Plug-and-Play without Fine-tuning: The diffusion model, VAE, and 3DGS are all frozen or trained only with the rendering loss. No fine-tuning of video models or training of additional networks is required. The framework is compatible with arbitrary SR diffusion models or 3D representations.

Loss & Training¶

\(\mathcal{L}_{\text{all}} = \mathcal{L}_{hr}(H_i, R_i) + \lambda \cdot \mathcal{L}_{lr}(L_i, R_{lr}^i)\)
\(\mathcal{L}_{\alpha} = (1-\delta)\cdot\mathcal{L}_1 + \delta \cdot \mathcal{L}_{\text{DSSIM}}\), \(\lambda=1\), \(\delta=0.2\)
StableSR-Turbo (4-step denoising), 5K 3DGS training iterations per denoising step
Mip-Splatting as the 3D representation; A6000 GPU

Key Experimental Results¶

LLFF (×8 downsampling, ×4 upsampling)¶

Main Results¶

Method	PSNR↑	SSIM↑	LPIPS↓	MEt3R (3D Consistency)↓	FID↓
SuperGaussian (VSR)	23.05	0.725	0.296	0.541	51.2
StableSR (ISR)	22.75	0.717	0.219	0.531	41.1
DiSR-NeRF	22.50	0.697	0.310	0.518	54.1
3DSR (Ours)	24.21	0.754	0.181	0.516	20.7

MipNeRF360 (×8 downsampling, ×4 upsampling)¶

Ablation Study¶

Method	PSNR↑	LPIPS↓	FID↓
SuperGaussian	25.25	0.303	32.7
StableSR	24.31	0.326	44.2
3DSR	26.10	0.222	22.4

Highlights & Insights¶

3D Representation as a Consistency Constraint: Inserting 3DGS into the diffusion denoising loop is a simple yet effective means of enforcing 3D consistency.
FID Halved: From 41.1 → 20.7 (LLFF), demonstrating that 3D consistency constraints substantially reduce the distributional shift introduced by hallucinated details.
Plug-and-Play without Fine-tuning: No pretrained model is modified; the method purely exploits the geometric inductive bias of 3DGS.
Compatible with Arbitrary SR Models: The framework is applicable to both ISR and VSR approaches.

Limitations & Future Work¶

Training 5K 3DGS steps at every denoising step introduces significant computational overhead.
The NIQE metric (no-reference perceptual quality) is inferior to StableSR, suggesting that 3D consistency constraints may sacrifice some perceptual quality.
Validation is limited to ×4 upsampling.

vs.

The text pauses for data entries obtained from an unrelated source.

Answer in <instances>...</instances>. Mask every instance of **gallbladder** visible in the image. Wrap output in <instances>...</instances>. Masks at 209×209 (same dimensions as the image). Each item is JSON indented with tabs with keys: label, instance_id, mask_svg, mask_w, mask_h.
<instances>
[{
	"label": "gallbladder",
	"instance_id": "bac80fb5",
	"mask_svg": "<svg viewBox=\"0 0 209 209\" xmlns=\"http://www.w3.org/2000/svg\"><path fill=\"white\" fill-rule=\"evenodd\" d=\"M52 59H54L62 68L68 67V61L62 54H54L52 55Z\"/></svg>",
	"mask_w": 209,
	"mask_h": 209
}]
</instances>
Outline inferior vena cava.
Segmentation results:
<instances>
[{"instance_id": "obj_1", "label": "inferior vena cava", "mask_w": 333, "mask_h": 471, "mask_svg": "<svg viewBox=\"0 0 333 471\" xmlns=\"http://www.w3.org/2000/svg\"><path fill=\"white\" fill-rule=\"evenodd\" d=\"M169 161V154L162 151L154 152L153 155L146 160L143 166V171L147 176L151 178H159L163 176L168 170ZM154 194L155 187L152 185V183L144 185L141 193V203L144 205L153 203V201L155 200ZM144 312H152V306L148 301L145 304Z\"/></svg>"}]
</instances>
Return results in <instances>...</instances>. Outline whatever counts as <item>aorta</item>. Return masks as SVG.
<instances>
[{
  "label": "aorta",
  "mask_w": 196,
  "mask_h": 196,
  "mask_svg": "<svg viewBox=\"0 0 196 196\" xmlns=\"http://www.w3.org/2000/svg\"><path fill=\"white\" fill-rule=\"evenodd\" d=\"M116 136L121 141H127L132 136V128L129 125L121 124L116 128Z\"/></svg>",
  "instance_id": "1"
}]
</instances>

StableSR (ISR): Per-frame SR without 3D consistency leads to blurry results after 3DGS training; 3DSR explicitly guarantees consistency.
vs. SuperGaussian (VSR): Relies on the temporal consistency of video models rather than true 3D consistency.
vs. DiSR-NeRF: Optimizes NeRF via SDS, producing black artifacts; 3DSR directly uses 3DGS renderings as guidance.

Relevance to My Research¶

The alternating diffusion–3D iteration framework is transferable to tasks such as 3D editing and 3D completion.
The plug-and-play role of 3DGS within diffusion pipelines warrants further exploration.

Rating¶

Novelty: ⭐⭐⭐⭐ The idea of alternating diffusion and 3DGS is intuitive yet effective.
Experimental Thoroughness: ⭐⭐⭐⭐ Two datasets, multiple SR baselines, and the MEt3R 3D consistency metric.
Writing Quality: ⭐⭐⭐⭐ The motivation figure (Fig. 2) is persuasive and the method is described clearly.
Value: ⭐⭐⭐⭐ The framework combining 3D consistency with diffusion-based SR offers strong reference value.